David Beckham has an incredible football reputation, but he also has an enduring reputation as being a genuinely nice man. Recently in an interview he was asked what his thoughts were about Alex Ferguson’s recent autobiography, in which the former Manchester United Manager was critical of Beckham several times. Rather than respond with an equally critical rebuttal, or even a defence, or even an examination of Ferguson’s anecdotes, Beckham was extremely calm and unflustered, and genuinely seemed unbothered by the mention of what would no doubt be insulting to most people.
That is not to say that Beckham wasn’t insulted by the relevant parts of Ferguson’s book, which he may well have been, but that he didn’t feel the need to express any anger over the situation. He even went on to praise his ex boss and back-up previous statements he’s made that Ferguson is his favourite football club manager, and whilst not saying how wonderful a person he is, Beckham was careful not to anything that could be construed, in the slightest way, as an insult.

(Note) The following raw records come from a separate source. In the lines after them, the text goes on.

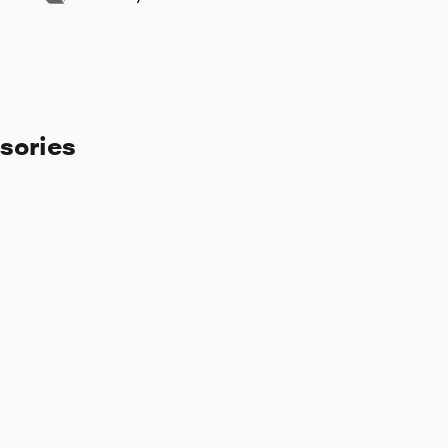
sories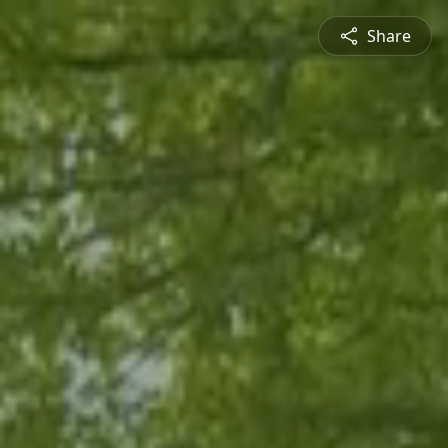
Share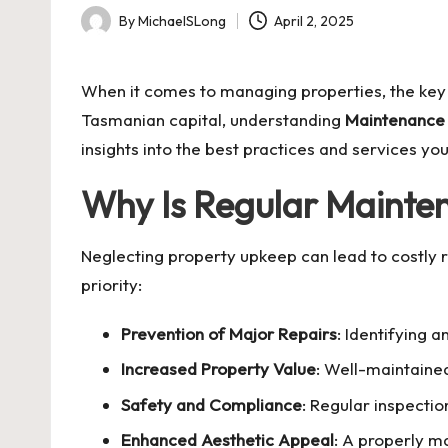
By
MichaelSLong
April 2, 2025
Posted
by
When it comes to managing properties, the key t
Tasmanian capital, understanding
Maintenance
insights into the best practices and services y
Why Is Regular Mainte
Neglecting property upkeep can lead to costly 
priority:
Prevention of Major Repairs
: Identifying 
Increased Property Value
: Well-maintaine
Safety and Compliance
: Regular inspecti
Enhanced Aesthetic Appeal
: A properly m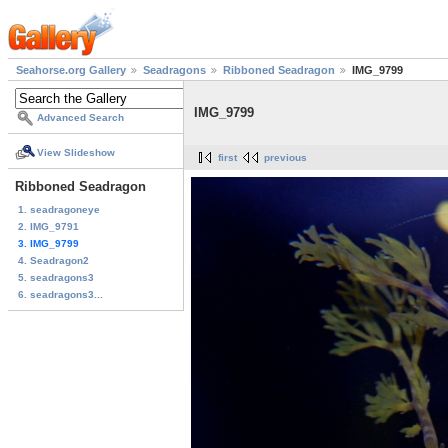
Seahorse.org Gallery
Seadragons
Ribboned Seadragon
IMG_9799
IMG_9799
Advanced Search
View Slideshow
first
previous
Ribboned Seadragon
1. seadragoneye
2. IMG_9791
3. IMG_9799
4. Seadragon2
5. seadragons3
6. seadragons3...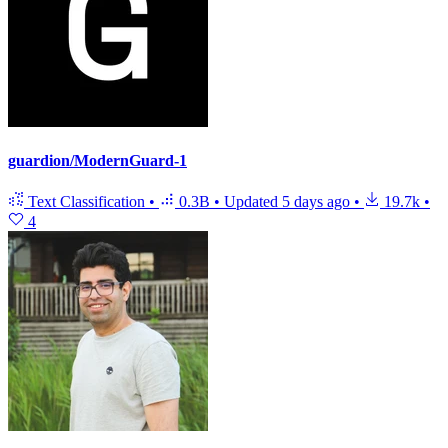
guardion/ModernGuard-1
Text Classification
•
0.3B
•
Updated
5 days ago
•
19.7k
•
4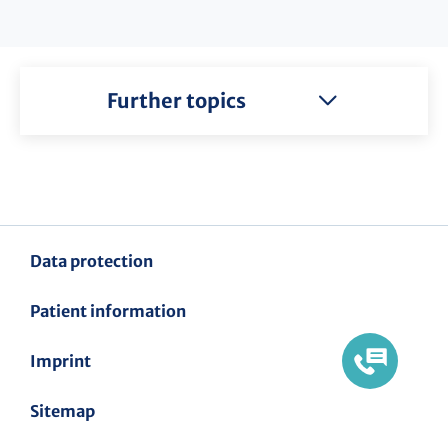
Further topics
Data protection
Patient information
Imprint
Sitemap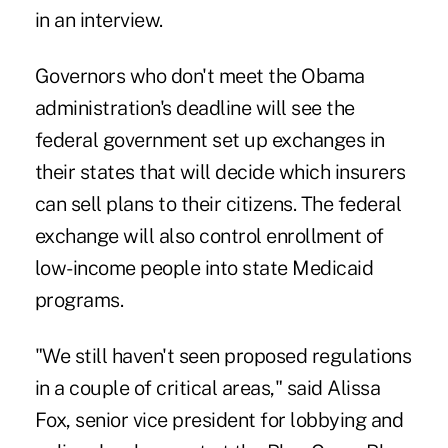
in an interview.
Governors who don't meet the Obama
administration's deadline will see the
federal government set up exchanges in
their states that will decide which insurers
can sell plans to their citizens. The federal
exchange will also control enrollment of
low-income people into state Medicaid
programs.
"We still haven't seen proposed regulations
in a couple of critical areas," said Alissa
Fox, senior vice president for lobbying and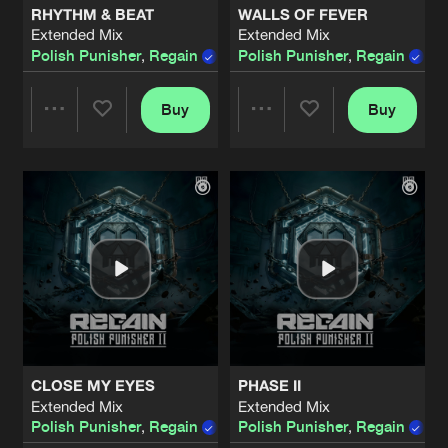
RHYTHM & BEAT
WALLS OF FEVER
Extended Mix
Extended Mix
SHARPEN THE BLADE
Polish Punisher
,
Regain
Polish Punisher
,
Regain
,
Ni
Extended Mis
Artists
Share
Regain
,
Polish Punisher
and
Nolz
Buy
Buy
Share
Share
YOUR MIND
Extended Mix
Artists
Share
Polish Punisher
,
Regain
Artists
Artists
HOLD ON
Extended Mix
Artists
Share
Polish Punisher
,
Regain
,
Nightcraft
KICK YOUR NECK
Extended Mix
Artists
Share
Polish Punisher
,
Regain
CLOSE MY EYES
PHASE II
OG DAMAGE
Extended Mix
Extended Mix
Extended Mix
Artists
Polish Punisher
,
Regain
Polish Punisher
,
Regain
Share
Polish Punisher
,
Regain
,
Unresolve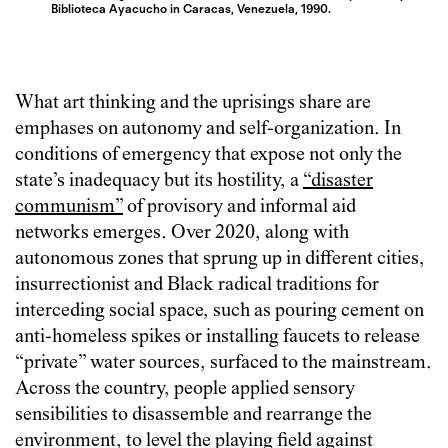
Biblioteca Ayacucho in Caracas, Venezuela, 1990.
What art thinking and the uprisings share are
emphases on autonomy and self-organization. In
conditions of emergency that expose not only the
state’s inadequacy but its hostility, a
“disaster
communism”
of provisory and informal aid
networks emerges. Over 2020, along with
autonomous zones that sprung up in different cities,
insurrectionist and Black radical traditions for
interceding social space, such as pouring cement on
anti-homeless spikes or installing faucets to release
“private” water sources, surfaced to the mainstream.
Across the country, people applied sensory
sensibilities to disassemble and rearrange the
environment, to level the playing field against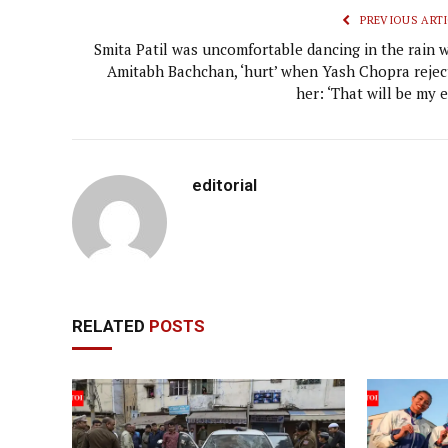
PREVIOUS ARTI
Smita Patil was uncomfortable dancing in the rain w
Amitabh Bachchan, ‘hurt’ when Yash Chopra rejec
her: ‘That will be my 
editorial
RELATED
POSTS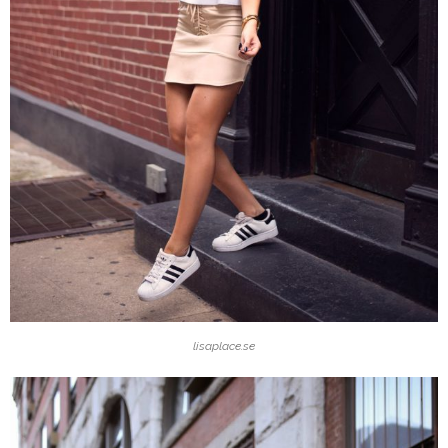
lisaplace.se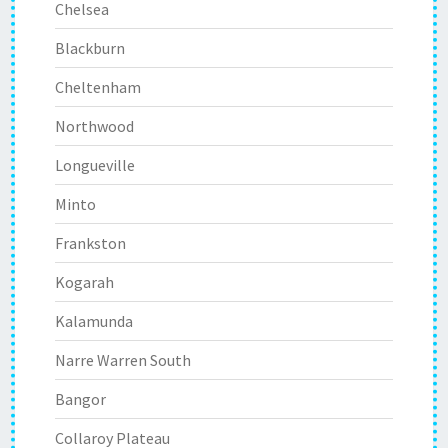
Chelsea
Blackburn
Cheltenham
Northwood
Longueville
Minto
Frankston
Kogarah
Kalamunda
Narre Warren South
Bangor
Collaroy Plateau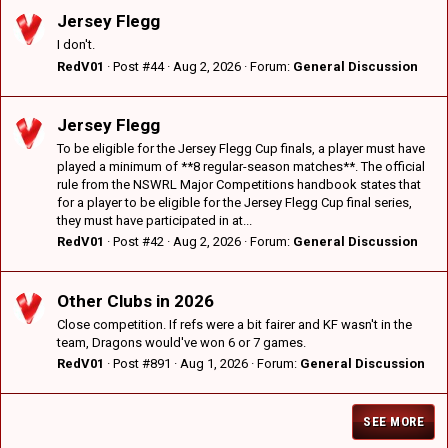
Jersey Flegg
I don't.
RedV01
Post #44
Aug 2, 2026
Forum:
General Discussion
Jersey Flegg
To be eligible for the Jersey Flegg Cup finals, a player must have
played a minimum of **8 regular-season matches**. The official
rule from the NSWRL Major Competitions handbook states that
for a player to be eligible for the Jersey Flegg Cup final series,
they must have participated in at...
RedV01
Post #42
Aug 2, 2026
Forum:
General Discussion
Other Clubs in 2026
Close competition. If refs were a bit fairer and KF wasn't in the
team, Dragons would've won 6 or 7 games.
RedV01
Post #891
Aug 1, 2026
Forum:
General Discussion
SEE MORE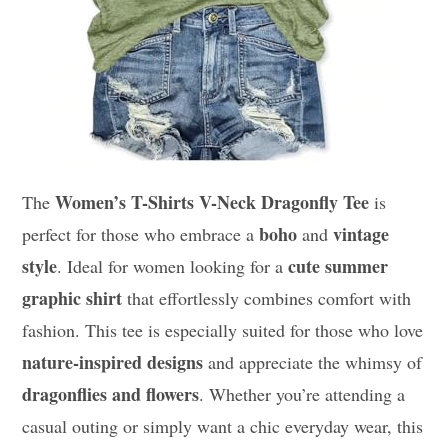
Women’s T-Shirts V-Neck Dragonfly Tee
The
is
boho
vintage
perfect for those who embrace a
and
style
cute summer
. Ideal for women looking for a
graphic shirt
that effortlessly combines comfort with
fashion. This tee is especially suited for those who love
nature-inspired designs
and appreciate the whimsy of
dragonflies and flowers
. Whether you’re attending a
casual outing or simply want a chic everyday wear, this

We can all learn something from David Beckham’s performance here, and apply it to situations where we find ourselves taking criticism from someone in or out of the room. By not engaging with ad hominem attacks or responding aggressively to criticism, we assert ourselves as calm and rational, willing to listen, and in control – if not of the situation then at least of ourselves. Perhaps one of the main reasons people fall into the traps of fighting back against insults or looking indignant or angry is that it can be hard to de-personalise criticism, and some criticism is indeed personal. If someone were to tell you about how they think you could do your job better, they may approach such an conversation in a number ways, effective and ineffective. Regardless, if you remain calm you can take in the information and opinion they offer and decide if it’s relevant. It may not be pleasant, but this sort of information helps you; either in improving something or sussing out how others perceive you. If someone were to personally attack you, the best thing to do is just to not engage and try to steer the conversation to more helpful topics.
Here, Beckham did just these things and he didn’t dwell on any negativity, whether on himself or on Ferguson, and all of this goes to support his well-earnt image as someone you could sit down have a chat with.